#### What is being asked
The line containing "ring tip: (136, 109)" marks the end: restate word for word every line from the first line of the entries below through that one.
══════
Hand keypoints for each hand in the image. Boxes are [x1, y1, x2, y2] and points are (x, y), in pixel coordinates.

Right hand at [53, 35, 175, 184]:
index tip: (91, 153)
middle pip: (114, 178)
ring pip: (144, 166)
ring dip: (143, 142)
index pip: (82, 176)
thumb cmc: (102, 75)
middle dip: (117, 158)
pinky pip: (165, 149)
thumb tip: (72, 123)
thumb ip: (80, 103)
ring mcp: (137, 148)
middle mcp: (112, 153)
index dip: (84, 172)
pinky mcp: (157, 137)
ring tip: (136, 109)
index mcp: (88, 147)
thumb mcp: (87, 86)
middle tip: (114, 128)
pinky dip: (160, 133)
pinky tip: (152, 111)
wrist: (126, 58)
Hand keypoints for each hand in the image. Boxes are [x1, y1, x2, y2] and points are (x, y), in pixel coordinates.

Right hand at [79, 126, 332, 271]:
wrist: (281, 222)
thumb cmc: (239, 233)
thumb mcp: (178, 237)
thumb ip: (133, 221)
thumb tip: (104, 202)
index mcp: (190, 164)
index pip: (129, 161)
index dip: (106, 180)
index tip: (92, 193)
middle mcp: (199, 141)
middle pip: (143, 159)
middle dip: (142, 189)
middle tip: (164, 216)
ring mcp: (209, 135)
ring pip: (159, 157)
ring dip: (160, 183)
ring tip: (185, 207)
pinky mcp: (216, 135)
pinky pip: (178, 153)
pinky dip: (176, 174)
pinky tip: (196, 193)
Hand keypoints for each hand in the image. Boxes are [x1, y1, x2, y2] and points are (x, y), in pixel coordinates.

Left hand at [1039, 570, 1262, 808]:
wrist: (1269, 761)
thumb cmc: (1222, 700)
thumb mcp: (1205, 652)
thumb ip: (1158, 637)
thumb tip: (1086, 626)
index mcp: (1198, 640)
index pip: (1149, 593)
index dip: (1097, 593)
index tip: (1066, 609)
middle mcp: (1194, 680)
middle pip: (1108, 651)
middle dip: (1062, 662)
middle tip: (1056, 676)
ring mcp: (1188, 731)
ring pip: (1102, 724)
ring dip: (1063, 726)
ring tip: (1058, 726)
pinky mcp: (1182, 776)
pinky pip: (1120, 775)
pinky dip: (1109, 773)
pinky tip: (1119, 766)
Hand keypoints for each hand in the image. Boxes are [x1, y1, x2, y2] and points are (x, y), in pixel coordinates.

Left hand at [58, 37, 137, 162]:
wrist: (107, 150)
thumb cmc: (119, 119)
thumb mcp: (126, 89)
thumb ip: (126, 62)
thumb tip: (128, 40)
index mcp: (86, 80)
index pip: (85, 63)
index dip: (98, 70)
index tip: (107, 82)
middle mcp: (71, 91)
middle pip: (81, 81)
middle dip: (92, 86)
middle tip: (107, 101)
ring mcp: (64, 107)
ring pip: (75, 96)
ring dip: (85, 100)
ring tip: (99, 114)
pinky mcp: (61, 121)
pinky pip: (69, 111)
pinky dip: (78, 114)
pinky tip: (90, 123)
══════
#### Response
Hand keypoints for each hand in the image. Boxes are [x1, y1, x2, y2] and points are (x, y), in pixel coordinates.

Right hand at [53, 35, 175, 184]:
index tip: (91, 153)
middle pip: (114, 178)
ring pip: (144, 166)
ring dip: (143, 142)
index pip: (82, 176)
thumb cmc: (102, 75)
middle dip: (117, 158)
pinky pip: (165, 149)
thumb tip: (72, 123)
thumb ip: (80, 103)
ring mcp: (137, 148)
middle mcp: (112, 153)
index dip: (84, 172)
pinky mcp: (157, 137)
ring tip: (136, 109)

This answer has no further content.